Silent People, Silent Spring

By | January 13, 2012 at 7:40 pm | No comments

Photo taken in Papua New Guinea by eGuideTravel via flickr

Americans are learning that their rights are deeply connected to the Rights of Nature. For quite a while, we had the luxury (stupidity) of trashing foreign lands for profit and our own energy needs. But now that we are increasing domestic extraction of resources – right from under our own feet – we are witnessing firsthand the consequences of our addiction to fossil fuels. We do not like what we see or smell or taste or drink.

We are baring witness to a land with no rights, when animal and plant life have less value than dollar bills. There is no more clean water to drink and the fields are fowled.

Laws that do not protect the land do not protect the people – as in People, not corporations considered to be “people”. The real People are worried. The bulldozers, trucks, pipelines, and containment pools are in their front yards, now. They look to the law – precious state and federal legislation meant to protect their life, liberty, and pursuit of happiness – and see washed hands and suited shoulders shrugging. Why? Because corporations are “people”, too.

Like political dissidents that take to the streets when they are stripped of their political voice, every day average American folk find their voice in the streets after they are robbed of their land and water by dirty energy giants exercising “eminent domain” – a policy supported by their government.

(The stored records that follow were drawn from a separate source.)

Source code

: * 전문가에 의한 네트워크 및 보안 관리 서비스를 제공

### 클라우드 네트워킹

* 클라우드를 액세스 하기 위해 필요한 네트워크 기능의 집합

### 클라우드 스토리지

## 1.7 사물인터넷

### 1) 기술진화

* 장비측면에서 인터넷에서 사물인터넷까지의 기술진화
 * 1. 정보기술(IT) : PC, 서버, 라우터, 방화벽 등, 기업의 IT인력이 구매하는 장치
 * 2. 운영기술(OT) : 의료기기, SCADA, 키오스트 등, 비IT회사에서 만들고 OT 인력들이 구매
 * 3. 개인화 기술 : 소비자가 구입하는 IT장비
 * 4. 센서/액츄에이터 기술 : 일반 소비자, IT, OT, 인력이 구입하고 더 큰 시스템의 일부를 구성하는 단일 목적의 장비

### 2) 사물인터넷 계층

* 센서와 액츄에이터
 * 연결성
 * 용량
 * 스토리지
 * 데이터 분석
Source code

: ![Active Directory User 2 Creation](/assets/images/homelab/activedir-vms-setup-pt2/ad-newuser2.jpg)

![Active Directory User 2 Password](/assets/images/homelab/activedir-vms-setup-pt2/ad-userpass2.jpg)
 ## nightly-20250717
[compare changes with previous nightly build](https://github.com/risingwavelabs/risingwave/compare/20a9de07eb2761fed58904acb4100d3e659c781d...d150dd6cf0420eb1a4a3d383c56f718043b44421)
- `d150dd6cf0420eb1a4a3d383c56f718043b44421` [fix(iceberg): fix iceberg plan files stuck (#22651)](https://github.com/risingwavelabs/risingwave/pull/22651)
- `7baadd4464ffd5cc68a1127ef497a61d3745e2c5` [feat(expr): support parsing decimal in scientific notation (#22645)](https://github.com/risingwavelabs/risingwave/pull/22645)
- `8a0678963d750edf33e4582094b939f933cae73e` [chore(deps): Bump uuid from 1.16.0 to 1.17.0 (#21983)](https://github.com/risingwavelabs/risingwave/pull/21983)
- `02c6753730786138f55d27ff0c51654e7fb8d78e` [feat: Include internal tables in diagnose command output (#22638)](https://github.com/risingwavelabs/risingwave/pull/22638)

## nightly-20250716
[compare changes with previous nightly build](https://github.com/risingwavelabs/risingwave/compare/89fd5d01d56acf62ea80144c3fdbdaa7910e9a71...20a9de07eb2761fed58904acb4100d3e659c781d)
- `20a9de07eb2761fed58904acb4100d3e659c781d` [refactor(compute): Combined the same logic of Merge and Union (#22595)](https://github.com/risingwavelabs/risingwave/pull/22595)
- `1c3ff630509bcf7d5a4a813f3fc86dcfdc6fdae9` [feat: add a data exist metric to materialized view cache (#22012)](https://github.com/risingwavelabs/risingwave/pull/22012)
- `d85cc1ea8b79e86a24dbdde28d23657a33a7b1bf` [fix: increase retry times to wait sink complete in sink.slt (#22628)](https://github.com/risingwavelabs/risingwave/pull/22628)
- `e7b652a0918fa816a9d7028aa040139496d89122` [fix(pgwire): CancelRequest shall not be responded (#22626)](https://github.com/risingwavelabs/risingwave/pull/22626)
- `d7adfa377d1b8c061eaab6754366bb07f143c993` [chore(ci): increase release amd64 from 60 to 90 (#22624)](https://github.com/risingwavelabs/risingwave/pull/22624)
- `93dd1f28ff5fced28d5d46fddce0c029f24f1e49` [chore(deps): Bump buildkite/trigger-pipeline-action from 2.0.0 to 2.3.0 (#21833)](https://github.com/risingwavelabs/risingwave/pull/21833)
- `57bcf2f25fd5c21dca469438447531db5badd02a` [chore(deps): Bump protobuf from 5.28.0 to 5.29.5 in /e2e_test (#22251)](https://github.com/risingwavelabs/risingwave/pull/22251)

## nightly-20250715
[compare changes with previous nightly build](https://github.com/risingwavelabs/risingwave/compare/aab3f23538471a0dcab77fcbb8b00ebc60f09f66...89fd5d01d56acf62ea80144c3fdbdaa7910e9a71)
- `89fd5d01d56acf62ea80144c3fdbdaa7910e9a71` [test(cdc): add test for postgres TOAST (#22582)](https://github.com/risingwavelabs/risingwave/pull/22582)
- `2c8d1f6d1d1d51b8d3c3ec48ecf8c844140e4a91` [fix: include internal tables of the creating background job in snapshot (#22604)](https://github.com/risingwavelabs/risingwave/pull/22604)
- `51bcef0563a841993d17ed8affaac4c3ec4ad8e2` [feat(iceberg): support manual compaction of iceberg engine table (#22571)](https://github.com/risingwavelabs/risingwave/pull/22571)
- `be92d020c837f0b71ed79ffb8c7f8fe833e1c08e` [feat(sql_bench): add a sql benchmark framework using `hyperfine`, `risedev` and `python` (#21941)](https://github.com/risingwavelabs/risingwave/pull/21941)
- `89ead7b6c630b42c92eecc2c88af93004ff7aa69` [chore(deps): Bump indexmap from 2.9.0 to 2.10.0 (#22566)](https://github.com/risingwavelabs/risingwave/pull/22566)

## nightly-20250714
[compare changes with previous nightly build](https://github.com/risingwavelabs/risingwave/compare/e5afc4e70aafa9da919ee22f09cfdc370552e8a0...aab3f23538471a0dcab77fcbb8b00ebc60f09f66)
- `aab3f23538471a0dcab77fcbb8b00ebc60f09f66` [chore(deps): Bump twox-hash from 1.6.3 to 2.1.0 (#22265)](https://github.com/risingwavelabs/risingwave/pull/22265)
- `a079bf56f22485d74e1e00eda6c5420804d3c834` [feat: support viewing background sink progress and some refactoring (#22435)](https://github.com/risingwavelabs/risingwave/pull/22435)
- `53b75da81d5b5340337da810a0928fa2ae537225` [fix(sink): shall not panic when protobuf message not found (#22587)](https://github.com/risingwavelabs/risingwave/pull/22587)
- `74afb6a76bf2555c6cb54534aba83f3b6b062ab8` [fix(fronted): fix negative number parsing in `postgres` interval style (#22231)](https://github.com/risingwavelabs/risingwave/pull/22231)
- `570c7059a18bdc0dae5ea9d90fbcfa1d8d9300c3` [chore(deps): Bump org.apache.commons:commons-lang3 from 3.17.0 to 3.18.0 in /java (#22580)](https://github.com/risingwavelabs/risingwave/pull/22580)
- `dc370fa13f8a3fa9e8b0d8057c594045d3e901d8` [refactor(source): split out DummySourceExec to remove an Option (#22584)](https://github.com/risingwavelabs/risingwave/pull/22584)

In the case of both the dissident and the land-owner, the government has failed its People. It is becoming increasingly clear that we are just as dispensable as the land that they sell to the highest bidder.

As the government continues to protect the rights of corporations, our right to vote is being attacked. That is our main weapon to defend our land and our basic rights. Our leaders are trying to deny our position as rightful political agents and is bestowing non-People with increasing power to exploit citizens and their land.

In the U.S., for the first time, whites are provided with the experience of powerlessness and exploitation that Natives knew when Spain, France, and England arrived on these shores. This new and strange experience inspires Americans to reach out to science for protection and salvation. But in a nation whose conservative leaders actively campaign to discredit scientists, farmers and families are left to search for the answers to their mysterious health problems and flammable water on their own. So, they embrace grassroots efforts to build coalitions and educate the public about their plight. They band together to fight for the future of our children and our nation.

Unfortunately, in the spirit of Free Trade, America is Hell-bent on exporting this misery and degradation across the world. The global push to develop natural gas has immense international consequences for those who live off the land. That is to say, it has immense consequence for every human being.

Our government’s obscure Export-Import Bank supports American natural gas companies’ overseas drilling. Specifically, South African farmers fear for what little water is available to them for sheep raising on their arid lands. Their problem is immediate and two-fold. They cannot risk the contamination of their limited water sources, and they cannot survive if these foreign companies ruin millions of gallons by mixing with their “proprietary” toxic smoothie and using it as fracking fluid. These farmers do not have the luxury of worrying about the earthquakes that will be caused by storing leftover fluid thousands of feet underground. Perhaps the kind folks living in the Buckeye State give them advice on how to prepare your house for a quake.

Now, Papua New Guinea must tangle with an entirely different set of consequences that follow the development of their natural gas deposits. ExxonMobil is determined to develop the economy of this incredibly isolated and poor nation, which is dominated by tribes and numerous cultures and languages. There is no centralized government to speak of. Yet, the global oil giant – notorious for polluting waterways and spoiling land – proposes irrevocably altering this People’s way of life. It already inspired the formation of a police force, something relatively unknown there. No mistake about it, the political structures being created are not to protect the rights of those who live on the land; the structure is being created to protect Exxon’s pillaging of the People’s natural resources. And so, ExxonMobil will single-handedly shape Papua New Guinea’s economy, energy, government, and land. In doing so, it will pour millions of dollars into an unstable land.

Greed and environmental ignorance know no borders. And the United States makes sure of that. When companies discover large quantities of resources that could turn them a profit, they need help keeping it out of the hands of those to whom it rightfully belongs.

Our government supports the fossil fuel industry at any cost – to its own citizens and people across the globe. But how can a nation that refuses to protect its own land base and citizens from toxic pollution and contaminated water dare to consider itself a global authority on energy policy or a proper exporter of drilling technology? And at what should an international corporation dare to consider itself qualified to restructure an entire nation?

When the People are fending off bulldozers and lighting their water on fire. When the People are silenced and their Land is dying.